> [Texto original]
Travesías y casualidades me llevaron hasta los ojos de Pilar María Carmona, cubana nacida en 1920, en Remedios, Villa Clara. Su mirada brillante y la claridad con que ha definido qué cosa es existir me han limpiado el alma de sombras y temores que pesaban, y que sobraban.
Posiblemente sea ella, en Cuba, la paciente de mayor edad que está recibiendo tratamiento de hemodiálisis. El doctor Ernesto Delgado Almora, especialista en Nefrología, dedicado durante mucho tiempo a la atención de pacientes con insuficiencia renal crónica, me explicó mientras yo contemplaba a la señora debajo de una frazada a la espera de su tratamiento, que las personas como ella dependen, semana tras semana, cada dos días, de una máquina para poder seguir viviendo.

> [Material entregado]
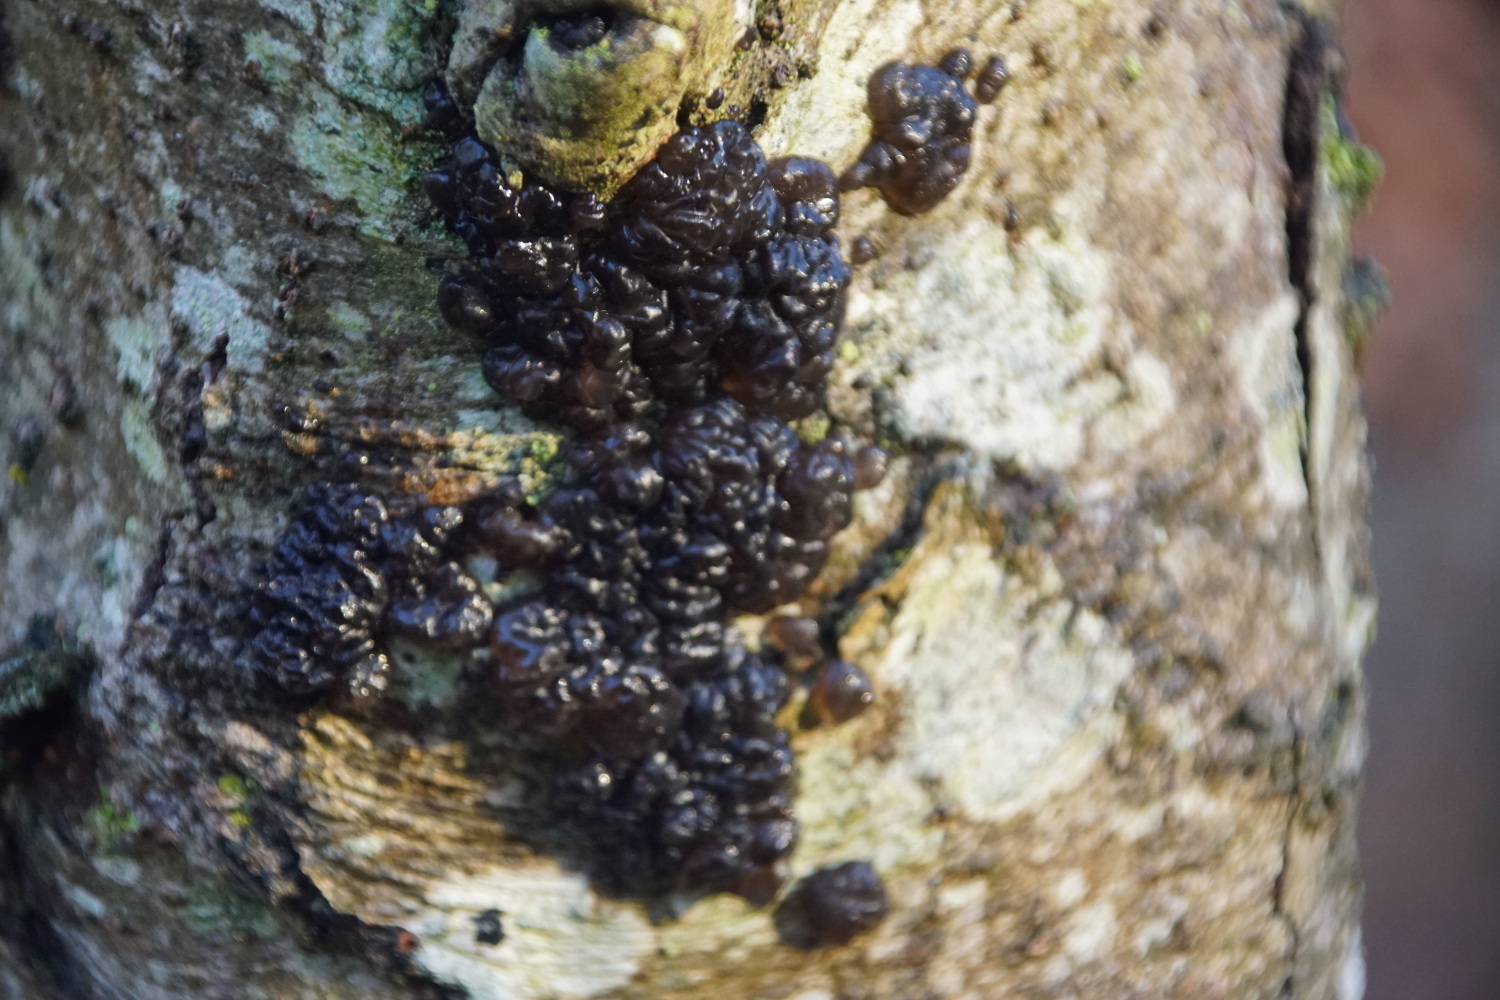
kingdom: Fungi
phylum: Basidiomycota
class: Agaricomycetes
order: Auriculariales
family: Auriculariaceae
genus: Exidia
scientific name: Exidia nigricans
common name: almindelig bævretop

* * *

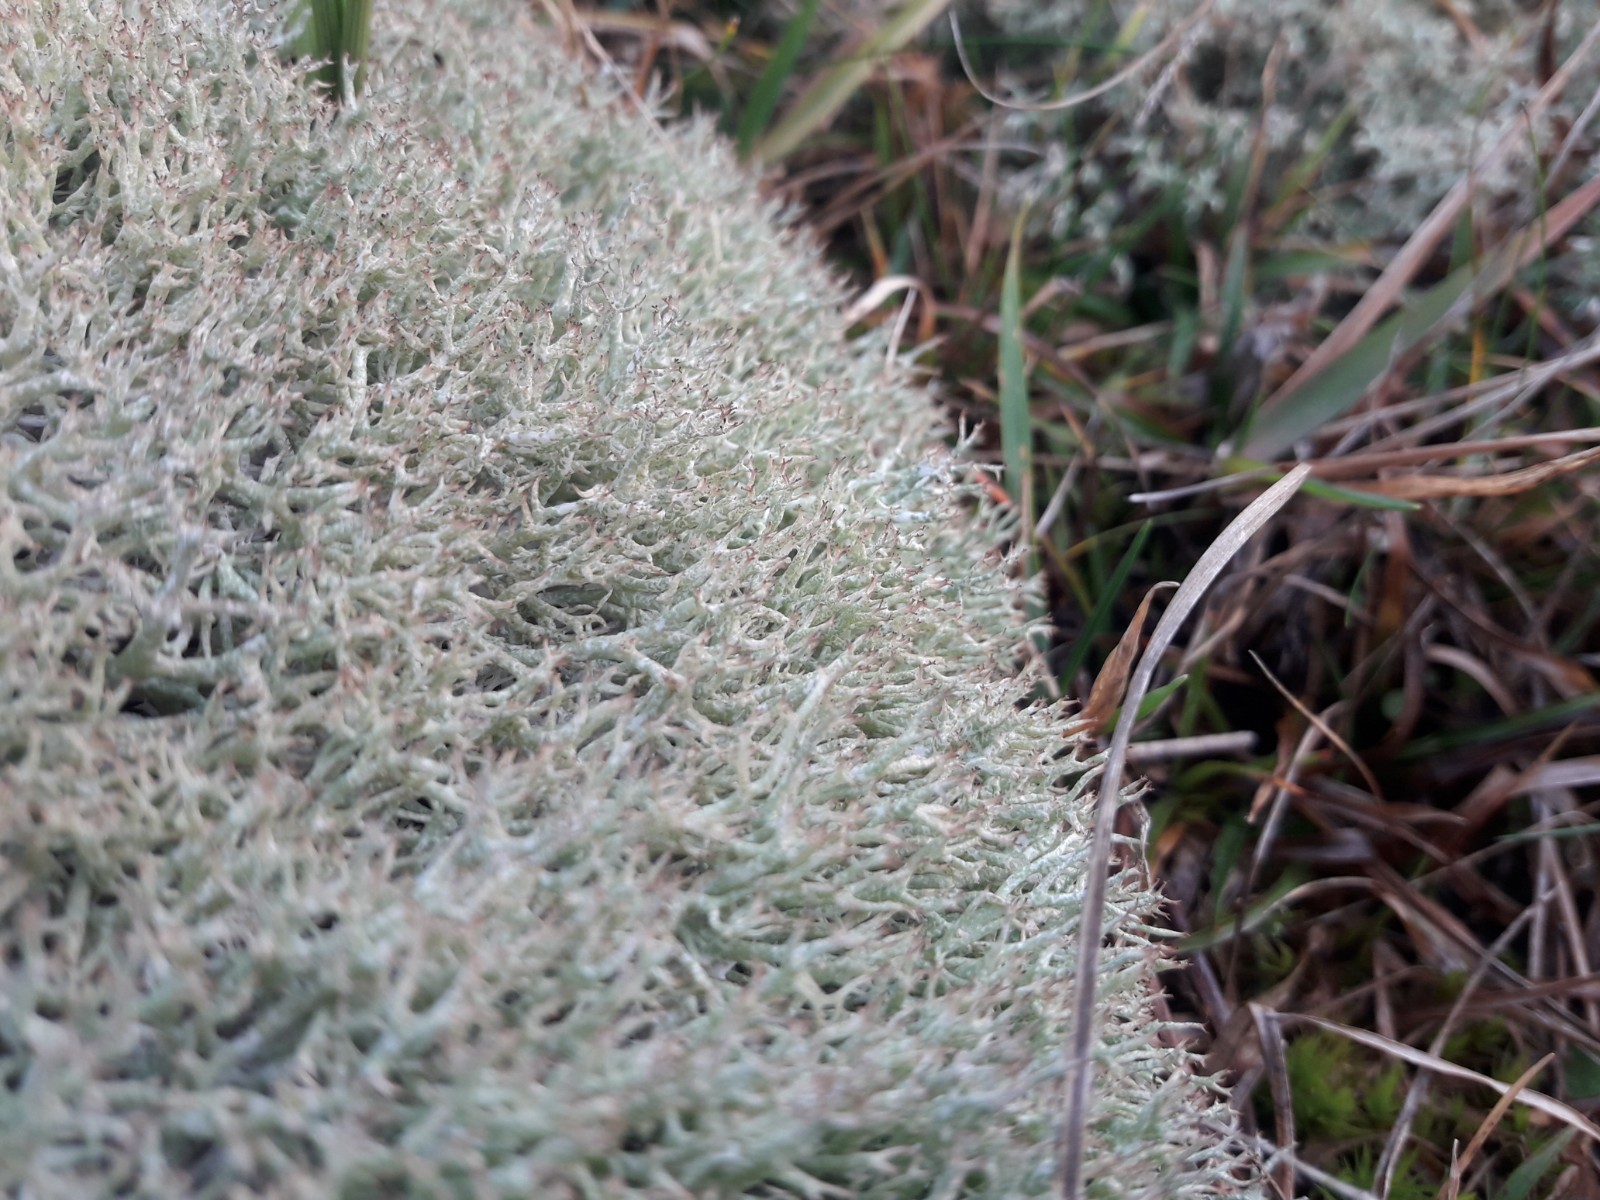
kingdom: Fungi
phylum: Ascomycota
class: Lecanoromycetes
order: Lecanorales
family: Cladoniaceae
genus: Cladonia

==

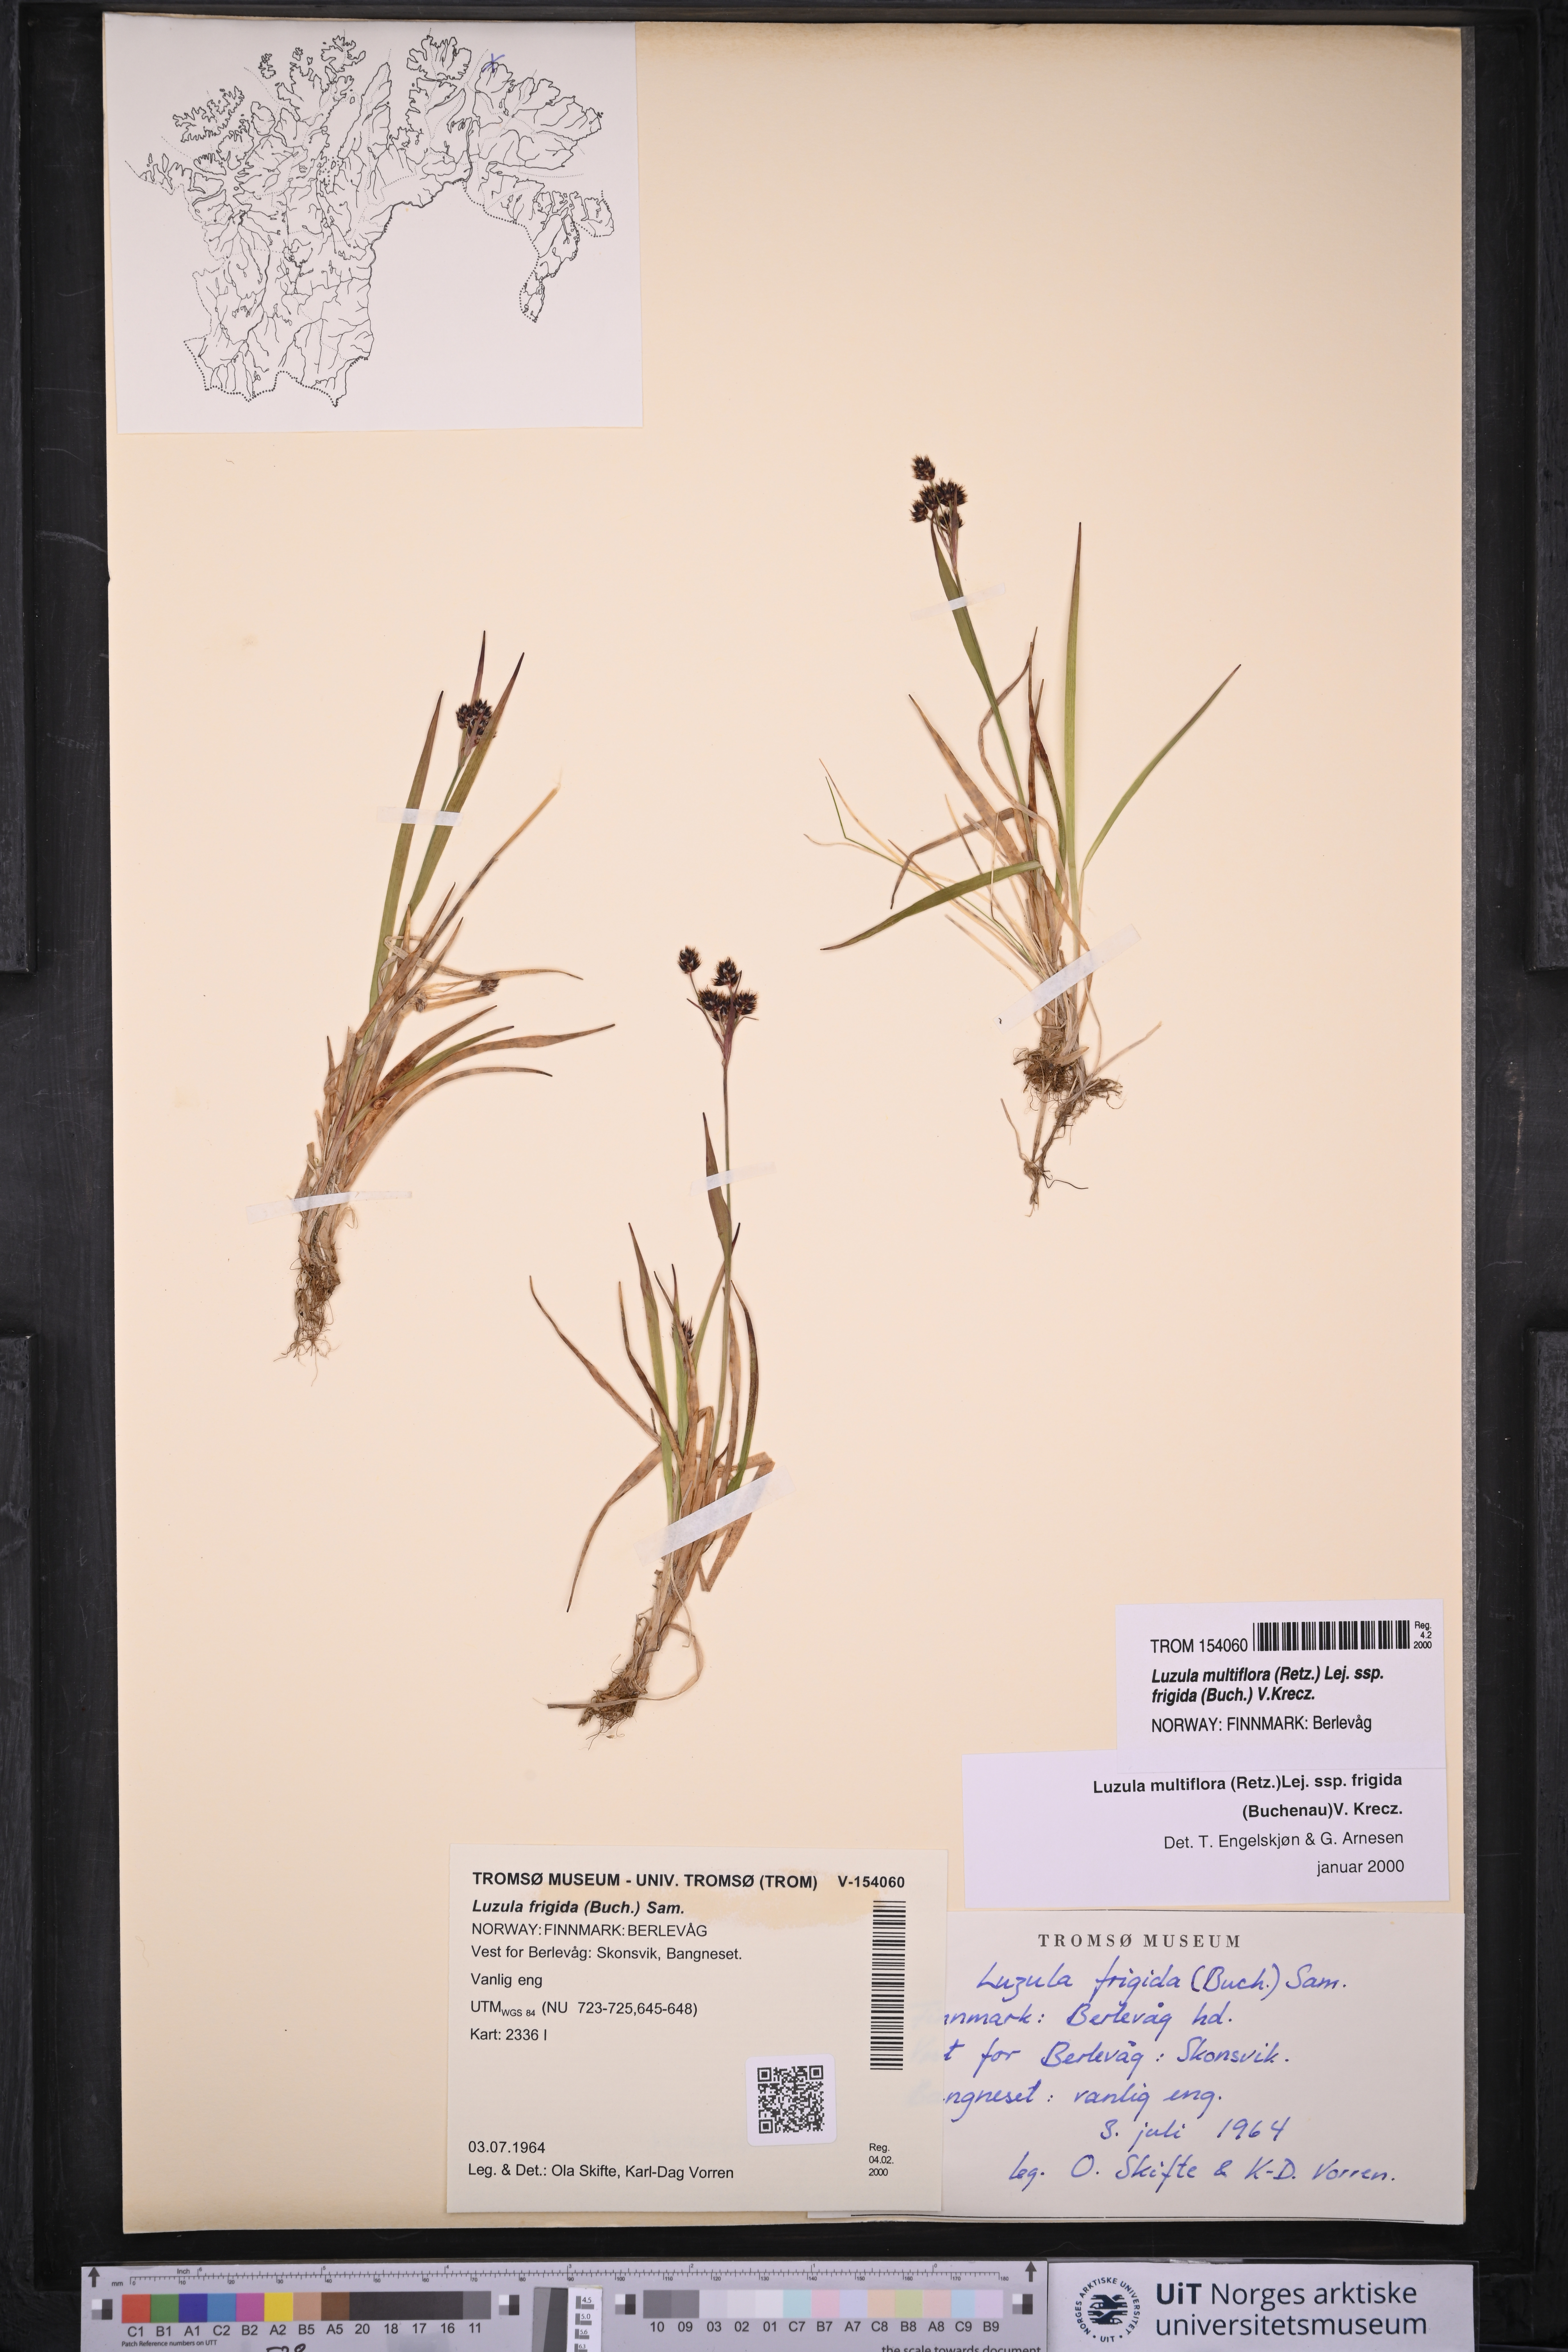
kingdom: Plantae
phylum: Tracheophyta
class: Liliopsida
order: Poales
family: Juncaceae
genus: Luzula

> [Tu objetivo] Vuelve a copiar el texto sobre Pilar María Carmona, todo lo que va desde "Travesías y casualidades" hasta "y que sobraban.", y cambia "temores" por "miedos". Los ítems no se necesitan aquí.

> [Tarea resuelta]
Travesías y casualidades me llevaron hasta los ojos de Pilar María Carmona, cubana nacida en 1920, en Remedios, Villa Clara. Su mirada brillante y la claridad con que ha definido qué cosa es existir me han limpiado el alma de sombras y miedos que pesaban, y que sobraban.